*** Begin section ***
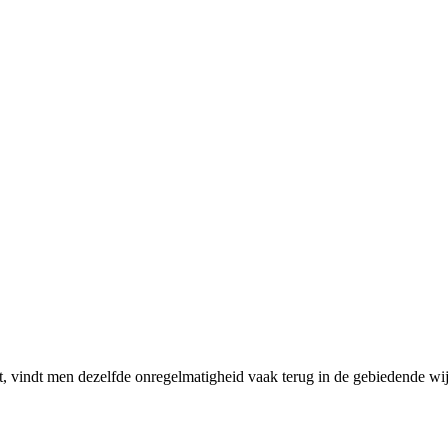
 vindt men dezelfde onregelmatigheid vaak terug in de gebiedende wijs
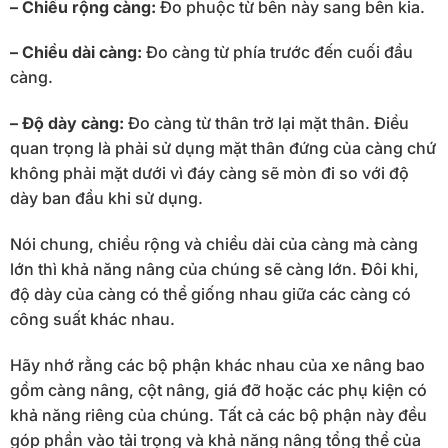
– Chiều rộng càng:
Đo phuộc từ bên này sang bên kia.
– Chiều dài càng:
Đo càng từ phía trước đến cuối đầu
càng.
– Độ dày càng:
Đo càng từ thân trở lại mặt thân. Điều
quan trọng là phải sử dụng mặt thân đứng của càng chứ
không phải mặt dưới vì đáy càng sẽ mòn đi so với độ
dày ban đầu khi sử dụng.
Nói chung, chiều rộng và chiều dài của càng mà càng
lớn thì khả năng nâng của chúng sẽ càng lớn. Đôi khi,
độ dày của càng có thể giống nhau giữa các càng có
công suất khác nhau.
Hãy nhớ rằng các bộ phận khác nhau của xe nâng bao
gồm càng nâng, cột nâng, giá đỡ hoặc các phụ kiện có
khả năng riêng của chúng. Tất cả các bộ phận này đều
góp phần vào tải trọng và khả năng nâng tổng thể của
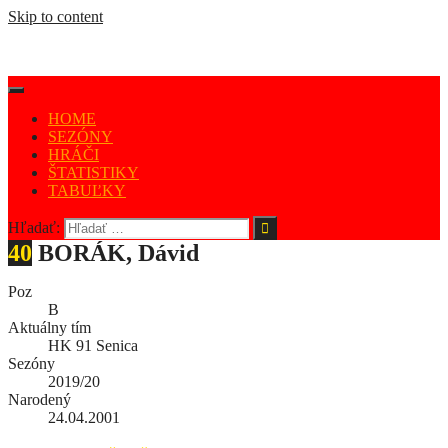
Skip to content
HOME
SEZÓNY
HRÁČI
ŠTATISTIKY
TABUĽKY
Hľadať:
40
BORÁK, Dávid
Poz
B
Aktuálny tím
HK 91 Senica
Sezóny
2019/20
Narodený
24.04.2001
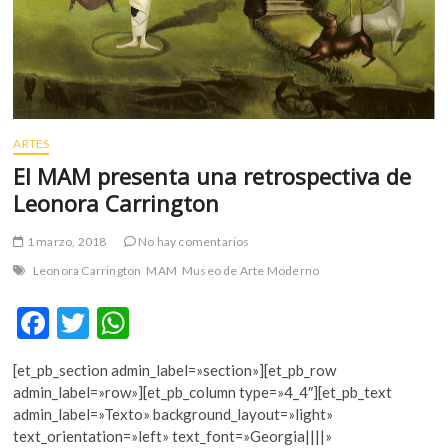
ARTES
El MAM presenta una retrospectiva de
Leonora Carrington
1 marzo, 2018
No hay comentarios
Leonora Carrington
MAM
Museo de Arte Moderno
F
T
W
ac
w
h
[et_pb_section admin_label=»section»][et_pb_row
e
itt
at
admin_label=»row»][et_pb_column type=»4_4″][et_pb_text
b
er
s
admin_label=»Texto» background_layout=»light»
text_orientation=»left» text_font=»Georgia||||»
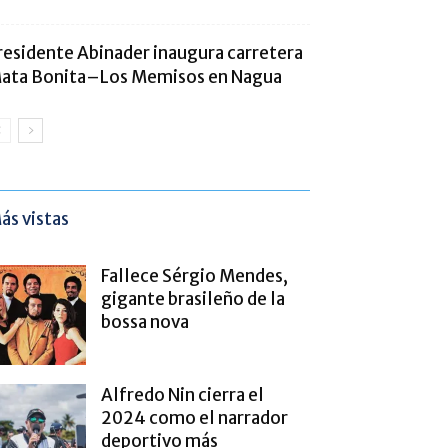
residente Abinader inaugura carretera
ata Bonita–Los Memisos en Nagua
ás vistas
Fallece Sérgio Mendes,
gigante brasileño de la
bossa nova
Alfredo Nin cierra el
2024 como el narrador
deportivo más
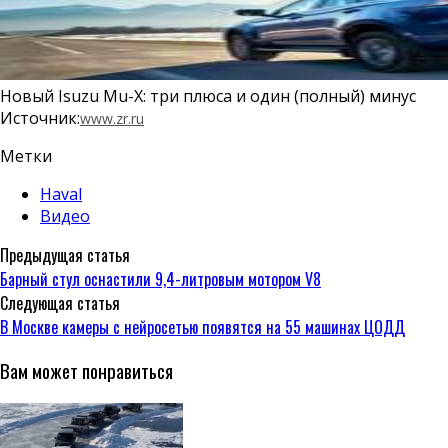
Новый Isuzu Mu-X: три плюса и один (полный) минус
Источник:
www.zr.ru
Метки
Haval
Видео
Предыдущая статья
Барный стул оснастили 9,4-литровым мотором V8
Следующая статья
В Москве камеры с нейросетью появятся на 55 машинах ЦОДД
Вам может понравиться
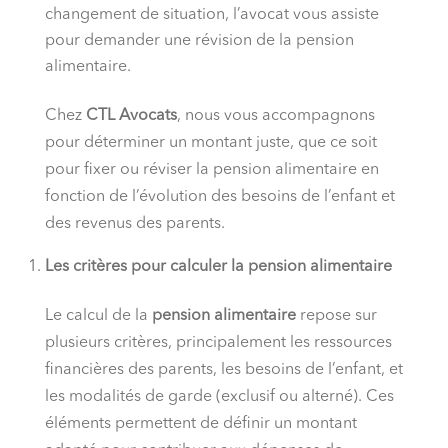
changement de situation, l’avocat vous assiste
pour demander une révision de la pension
alimentaire.
Chez
CTL Avocats
, nous vous accompagnons
pour déterminer un montant juste, que ce soit
pour fixer ou réviser la pension alimentaire en
fonction de l’évolution des besoins de l’enfant et
des revenus des parents.
Les critères pour calculer la pension alimentaire
Le calcul de la
pension alimentaire
repose sur
plusieurs critères, principalement les ressources
financières des parents, les besoins de l’enfant, et
les modalités de garde (exclusif ou alterné). Ces
éléments permettent de définir un montant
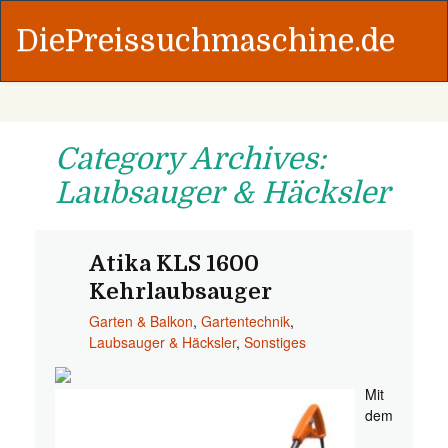
DiePreissuchmaschine.de
Category Archives:
Laubsauger & Häcksler
Atika KLS 1600
Kehrlaubsauger
Garten & Balkon
,
Gartentechnik
,
Laubsauger & Häcksler
,
Sonstiges
Mit
dem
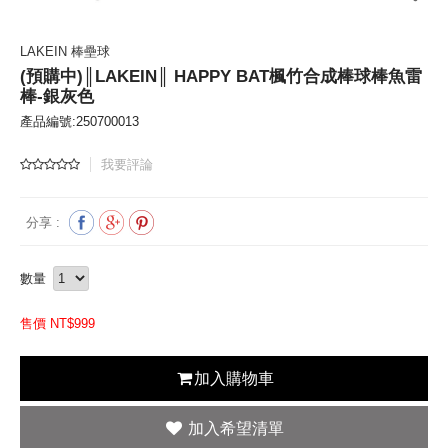
LAKEIN 棒壘球
(預購中)║LAKEIN║ HAPPY BAT楓竹合成棒球棒魚雷
棒-銀灰色
產品編號:250700013
我要評論
分享 :
數量
售價 NT$
999
加入購物車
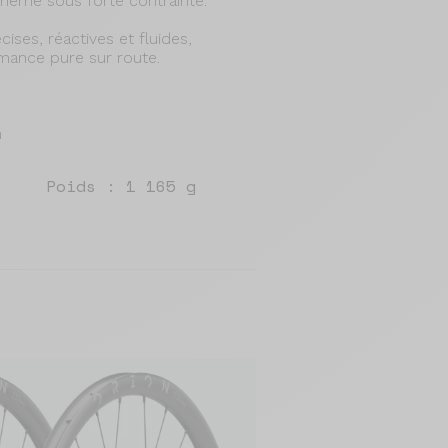
e, même sous forte contrainte.
cises, réactives et fluides,
mance pure sur route.
m
Poids : 1 165 g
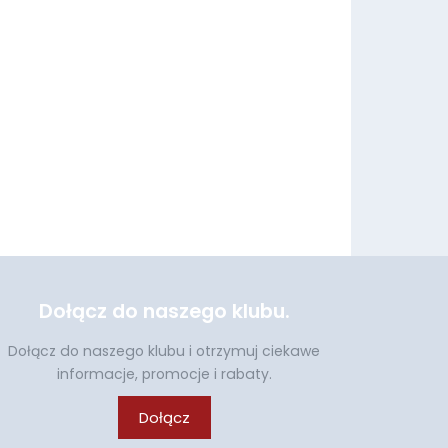
Dołącz do naszego klubu.
Dołącz do naszego klubu i otrzymuj ciekawe
informacje, promocje i rabaty.
Dołącz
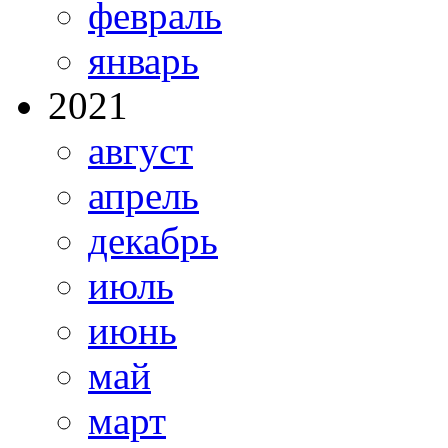
февраль
январь
2021
август
апрель
декабрь
июль
июнь
май
март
*** End section ***
▶ [YOUR ASSIGNMENT] The answer must be the exact lines from the line with "nous vous accompagnons" to the final line of the data, both ends included, with no pictures.

▶ [PROBLEM SOLUTION]
, nous vous accompagnons
pour déterminer un montant juste, que ce soit
pour fixer ou réviser la pension alimentaire en
fonction de l’évolution des besoins de l’enfant et
des revenus des parents.
Les critères pour calculer la pension alimentaire
Le calcul de la
pension alimentaire
repose sur
plusieurs critères, principalement les ressources
financières des parents, les besoins de l’enfant, et
les modalités de garde (exclusif ou alterné). Ces
éléments permettent de définir un montant
DiePreissuchmaschine.de
Category Archives:
Laubsauger & Häcksler
Atika KLS 1600
Kehrlaubsauger
Garten & Balkon
,
Gartentechnik
,
Laubsauger & Häcksler
,
Sonstiges
Mit
dem
LAKEIN 棒壘球
(預購中)║LAKEIN║ HAPPY BAT楓竹合成棒球棒魚雷
棒-銀灰色
產品編號:250700013
我要評論
分享 :
數量
售價 NT$
999
加入購物車
e, même sous forte contrainte.
cises, réactives et fluides,
mance pure sur route.
m
Poids : 1 165 g
Dołącz do naszego klubu.
Dołącz do naszego klubu i otrzymuj ciekawe
informacje, promocje i rabaty.
Dołącz
февраль
январь
2021
август
апрель
декабрь
июль
июнь
май
март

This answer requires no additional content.